当我说你是汤姆的一个亲近的朋友时,他开始打消整个想法。 —

He doesn’t know very much about Tom, though he says he’s read a Chicago paper for years just on the chance of catching a glimpse of Daisy’s name.”
他对汤姆的了解不多,尽管他说他多年来一直阅读芝加哥的一家报纸,只是为了有机会瞥到黛西的名字。”

It was dark now, and as we dipped under a little bridge I put my arm around Jordan’s golden shoulder and drew her toward me and asked her to dinner.
此时天已经黑了,当我们穿过一座小桥时,我把手臂搭在乔丹金黄的肩膀上,把她拉向我,邀请她共进晚餐。 —

Suddenly I wasn’t thinking of Daisy and Gatsby any more but of this clean, hard, limited person who dealt in universal skepticism and who leaned back jauntily just within the circle of my arm.
我突然不再想着黛西和盖茨比,而是想着这个干净、坚定、局限的人,他处理着普遍的怀疑,自信地靠在我胳膊的范围内。 —

A phrase began to beat in my ears with a sort of heady excitement:
一个短语开始在我耳边回荡着, —

“There are only the pursued, the pursuing, the busy and the tired.”
带着一种令人兴奋的情绪:“只有被追求、追求者、忙碌者和疲惫者。

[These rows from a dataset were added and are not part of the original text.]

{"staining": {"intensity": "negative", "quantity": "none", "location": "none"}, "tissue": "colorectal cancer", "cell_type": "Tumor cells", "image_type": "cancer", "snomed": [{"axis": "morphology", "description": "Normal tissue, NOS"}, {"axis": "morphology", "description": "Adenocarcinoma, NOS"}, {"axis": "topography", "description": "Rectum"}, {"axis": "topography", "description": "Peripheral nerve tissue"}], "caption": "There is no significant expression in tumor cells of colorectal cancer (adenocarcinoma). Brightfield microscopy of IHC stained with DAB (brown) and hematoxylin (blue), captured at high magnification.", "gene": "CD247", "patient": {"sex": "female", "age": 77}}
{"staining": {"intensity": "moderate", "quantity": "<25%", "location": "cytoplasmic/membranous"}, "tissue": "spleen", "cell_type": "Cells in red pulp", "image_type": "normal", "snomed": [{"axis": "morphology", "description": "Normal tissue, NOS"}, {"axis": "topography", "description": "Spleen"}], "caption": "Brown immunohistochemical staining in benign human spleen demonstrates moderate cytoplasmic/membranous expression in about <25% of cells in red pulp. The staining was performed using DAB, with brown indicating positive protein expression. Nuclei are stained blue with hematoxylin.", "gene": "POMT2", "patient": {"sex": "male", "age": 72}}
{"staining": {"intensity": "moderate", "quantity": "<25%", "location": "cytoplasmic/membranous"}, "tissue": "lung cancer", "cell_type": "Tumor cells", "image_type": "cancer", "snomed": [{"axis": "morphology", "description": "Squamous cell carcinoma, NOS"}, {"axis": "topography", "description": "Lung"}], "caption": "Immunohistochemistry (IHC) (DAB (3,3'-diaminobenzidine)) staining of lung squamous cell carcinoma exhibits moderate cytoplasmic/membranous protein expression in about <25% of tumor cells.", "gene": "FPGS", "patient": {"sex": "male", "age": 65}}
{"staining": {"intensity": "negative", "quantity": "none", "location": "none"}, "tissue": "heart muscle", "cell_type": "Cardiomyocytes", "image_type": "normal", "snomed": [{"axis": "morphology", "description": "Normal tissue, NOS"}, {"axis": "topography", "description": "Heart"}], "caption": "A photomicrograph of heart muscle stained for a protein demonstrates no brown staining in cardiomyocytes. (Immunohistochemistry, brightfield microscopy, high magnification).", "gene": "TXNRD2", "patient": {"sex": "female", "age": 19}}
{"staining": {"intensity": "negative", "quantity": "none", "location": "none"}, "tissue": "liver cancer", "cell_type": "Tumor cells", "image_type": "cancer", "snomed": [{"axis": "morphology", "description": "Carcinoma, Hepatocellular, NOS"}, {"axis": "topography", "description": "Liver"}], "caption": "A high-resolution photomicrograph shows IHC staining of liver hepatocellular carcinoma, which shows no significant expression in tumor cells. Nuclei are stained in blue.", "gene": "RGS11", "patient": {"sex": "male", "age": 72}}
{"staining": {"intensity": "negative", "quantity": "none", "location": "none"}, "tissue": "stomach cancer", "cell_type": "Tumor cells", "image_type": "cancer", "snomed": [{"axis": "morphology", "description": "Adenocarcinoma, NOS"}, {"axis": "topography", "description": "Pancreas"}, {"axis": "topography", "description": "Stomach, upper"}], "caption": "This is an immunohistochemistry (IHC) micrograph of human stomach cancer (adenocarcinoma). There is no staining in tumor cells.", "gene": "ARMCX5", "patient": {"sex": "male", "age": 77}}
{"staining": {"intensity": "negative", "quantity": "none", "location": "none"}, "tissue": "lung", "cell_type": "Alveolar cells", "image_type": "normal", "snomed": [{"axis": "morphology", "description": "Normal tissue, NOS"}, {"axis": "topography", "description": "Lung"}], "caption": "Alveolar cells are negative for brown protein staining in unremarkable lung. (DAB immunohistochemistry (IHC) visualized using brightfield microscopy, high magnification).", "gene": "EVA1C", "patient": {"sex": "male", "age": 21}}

”

“And Daisy ought to have something in her life,” murmured Jordan to me.
“黛西的生活应该有点变化,”乔丹对我低声说。

“Does she want to see Gatsby?”
“她想见见盖茨比吗?”

“She’s not to know about it.
“她不会知道的。 —

Gatsby doesn’t want her to know.
盖茨比不希望她知道。 —

You’re just supposed to invite her to tea.”
你只需要邀请她来喝茶。”

We passed a barrier of dark trees, and then the facade of Fifty-ninth Street, a block of delicate pale light, beamed down into the park.
我们经过一片黑暗的树林,然后来到了第五十九街的正面,一道淡淡的灯光照亮了公园。

Unlike Gatsby and Tom Buchanan I had no girl whose disembodied face floated along the dark cornices and blinding signs and so I drew up the girl beside me, tightening my arms. Her wan, scornful mouth smiled and so I drew her up again, closer, this time to my face.
与盖茨比和汤姆·布坎南不同,我没有一位女孩,她的脸孤零零地漂浮在漆黑的檐口和刺眼的招牌间。于是我将身旁的女孩拉近,用力地抱住她。她苍白、轻蔑的嘴角微微上扬,于是我再次将她拉近,这次更靠近我的脸庞。